29 RAB'bin kulu Nun oğlu Yeşu bir süre sonra yüz on yaşında öldü.
Après cela, Josué, fils de Nun, serviteur de Yahweh, mourut, âgé de cent dix ans.
30 Onu Efrayim'in dağlık bölgesindeki Gaaş Dağı'nın kuzeyine, kendi mülkünün sınırları içinde kalan Timnat-Serah'a gömdüler.
On l’ensevelit dans le territoire qu’il avait eu en partage, à Thamnath-Saré, dans la montagne d’Ephraïm, au nord du mont Gaas.
31 Yeşu yaşadıkça ve Yeşu'dan sonra yaşayan ve RAB'bin İsrail için yaptığı her şeyi bilen ileri gelenler durdukça İsrail halkı RAB'be kulluk etti.
Israël servit Yahweh pendant toute la vie de Josué, et pendant toute la vie des anciens qui survécurent à Josué et qui connaissaient tout ce que Yahweh avait fait en faveur d’Israël.
32 İsrailliler Mısır'dan çıkarken Yusuf'un kemiklerini de yanlarında getirmişlerdi. Bunları Yakup'un Şekem'deki tarlasına gömdüler. Yakup bu tarlayı Şekem'in babası Hamor'un torunlarından yüz parça gümüşe satın almıştı. Burası Yusuf soyundan gelenlerin mülkü oldu.

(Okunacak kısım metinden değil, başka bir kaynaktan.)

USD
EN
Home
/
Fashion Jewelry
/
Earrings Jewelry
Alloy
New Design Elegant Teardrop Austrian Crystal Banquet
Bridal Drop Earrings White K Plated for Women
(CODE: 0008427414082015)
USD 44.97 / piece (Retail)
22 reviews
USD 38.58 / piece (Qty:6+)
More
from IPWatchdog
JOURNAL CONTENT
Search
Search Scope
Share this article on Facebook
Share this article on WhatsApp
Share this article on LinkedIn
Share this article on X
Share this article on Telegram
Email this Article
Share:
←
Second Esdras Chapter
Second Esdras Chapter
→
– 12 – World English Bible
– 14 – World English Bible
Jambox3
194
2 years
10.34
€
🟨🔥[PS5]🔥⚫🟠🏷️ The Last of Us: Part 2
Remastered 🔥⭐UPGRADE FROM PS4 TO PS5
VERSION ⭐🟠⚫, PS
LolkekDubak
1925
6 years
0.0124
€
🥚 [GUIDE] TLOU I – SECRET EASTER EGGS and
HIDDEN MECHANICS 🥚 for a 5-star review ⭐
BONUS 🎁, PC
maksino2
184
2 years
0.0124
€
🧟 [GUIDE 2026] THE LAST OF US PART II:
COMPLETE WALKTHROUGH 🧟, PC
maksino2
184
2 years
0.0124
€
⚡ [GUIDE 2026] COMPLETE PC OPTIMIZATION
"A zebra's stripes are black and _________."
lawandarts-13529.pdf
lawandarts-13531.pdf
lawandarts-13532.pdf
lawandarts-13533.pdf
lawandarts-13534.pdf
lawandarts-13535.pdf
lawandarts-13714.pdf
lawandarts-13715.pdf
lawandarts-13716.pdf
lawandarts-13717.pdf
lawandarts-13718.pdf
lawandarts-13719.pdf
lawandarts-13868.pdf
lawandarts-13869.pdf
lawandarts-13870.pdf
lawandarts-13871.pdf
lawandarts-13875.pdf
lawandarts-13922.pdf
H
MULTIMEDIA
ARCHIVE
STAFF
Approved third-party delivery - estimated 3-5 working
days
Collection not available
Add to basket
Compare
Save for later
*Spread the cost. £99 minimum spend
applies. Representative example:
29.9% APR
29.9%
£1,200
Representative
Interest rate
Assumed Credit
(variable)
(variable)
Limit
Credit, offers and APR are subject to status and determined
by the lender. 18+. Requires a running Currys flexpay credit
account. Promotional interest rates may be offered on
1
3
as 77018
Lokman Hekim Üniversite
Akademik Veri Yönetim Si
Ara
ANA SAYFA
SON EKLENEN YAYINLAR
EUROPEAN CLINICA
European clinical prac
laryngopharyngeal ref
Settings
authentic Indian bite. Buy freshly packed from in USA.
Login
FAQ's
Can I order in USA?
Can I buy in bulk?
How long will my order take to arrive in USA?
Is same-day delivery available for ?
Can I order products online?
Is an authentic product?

Les ossements de Joseph, que les enfants d’Israël avaient emportés d’Égypte, furent enterrés à Sichem, dans la pièce de terre que Jacob avait achetée cent kesitas des fils de Hémor, père de Sichem, et ils devinrent la propriété des fils de Joseph.
33 Harun'un oğlu Elazar ölünce, onu Efrayim'in dağlık bölgesinde oğlu Pinehas'a verilen tepeye gömdüler.
Eléazar, fils d’Aaron, mourut, et on l’enterra à Gabaa, ville de Phinées, son fils, auquel elle avait été donnée, dans la montagne d’Ephraïm.